Collecting records taught me something I didn't have a name for until much later: curation. Knowing what to surface, when, and at what intensity. Reading a room. Managing energy across time. This skill is something I utilise when I build.
I studied physical chemistry at Imperial. Why? 1) I wanted to be in London (opportunities), 2) I love science, maths, and coding and computational chemistry, in my head, was the perfect fit, 3) I was rejected by MIT at undergrad and Imperial offered a master's exchange programme. This choice led me to a bunch of interesting internships, placements and research projects (check my resume on the right of the page). I fell in love with digital twins (especially battery modelling — batteries are so complex and so fun to model), did my master's at the coolest electrochemical research group at MIT (the thesis I wrote won the best thesis prize that year and was published in a flagship journal) and so naturally ended up working at an energy storage startup building digital twins and embedded ML models.
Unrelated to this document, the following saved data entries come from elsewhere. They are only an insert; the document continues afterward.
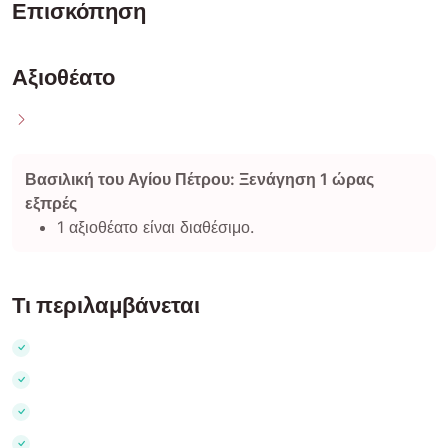
Επισκόπηση
Αξιοθέατο
Βασιλική του Αγίου Πέτρου: Ξενάγηση 1 ώρας
εξπρές
1 αξιοθέατο είναι διαθέσιμο.
Τι περιλαμβάνεται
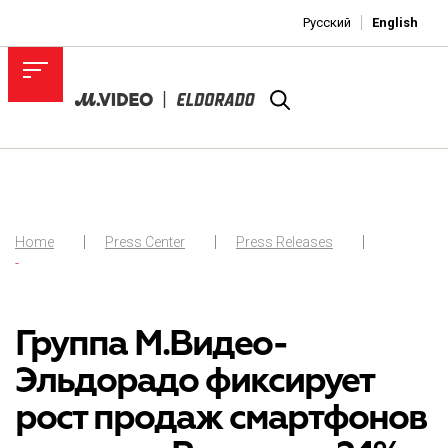
Русский
English
Home
Press Center
Press Releases
-
Группа М.Видео-
Эльдорадо фиксирует
рост продаж смартфонов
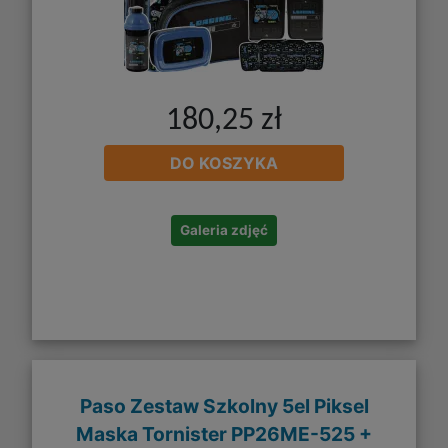
180,25 zł
DO KOSZYKA
Galeria zdjęć
Paso Zestaw Szkolny 5el Piksel
Maska Tornister PP26ME-525 +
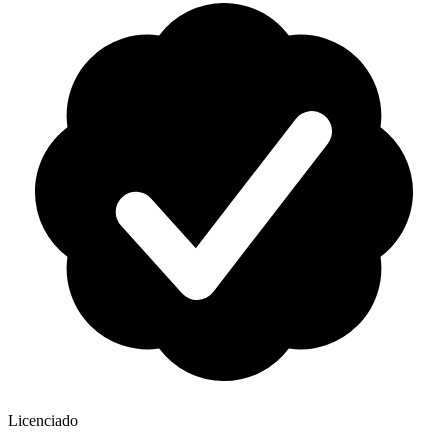
Licenciado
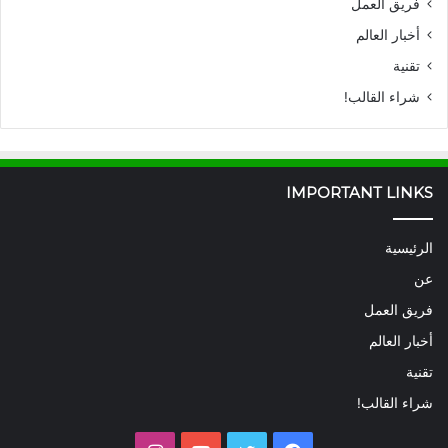
فريق العمل
أخبار العالم
تقنية
شراء القالب!
IMPORTANT LINKS
الرئيسية
عن
فريق العمل
أخبار العالم
تقنية
شراء القالب!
Then I spent time at a hedge fund building AI and MCP server architecture for an internal trading system. That's where I started running too many parallel Claude instances at once to get work done, and noticed that the interface for doing this was basically nonexistent. Browser tabs. Terminal sessions. No state. No memory. Context switching.
I realised I wanted to solve this problem. I'm building the visual operating layer for AI agents. The interface that makes directing a team of agents feel obvious rather than chaotic. Most AI tooling is being engineered for capability. Nobody is engineering for feel. That's what we're fixing.
I also love climbing, cooking, reading, playing footy and going to the pub with my friends :) Ok enough blabbering. Peace.
Imperial College London / MIT, 2019–2023 — MSci Chemistry, 1st class (83%, 5.0 GPA). Only student from Imperial selected for the MIT exchange. Dean's List all four years. Departmental prize and best MSci project in physical chemistry.
Dual-server AI architecture for a portfolio management team. Design to production in two months.
Early hire at an AI-native energy storage startup. Built and shipped production digital twins for battery cells and packs.
Built a Python/Dash dashboard for lab cycling data visualisation, used across active experiments.
Gaussian Process surrogate model for Li-ion thermal runaway. Published in Computer Aided Chemical Engineering.
PV module test data analysis; industry trend graphics published on the PVEL blog.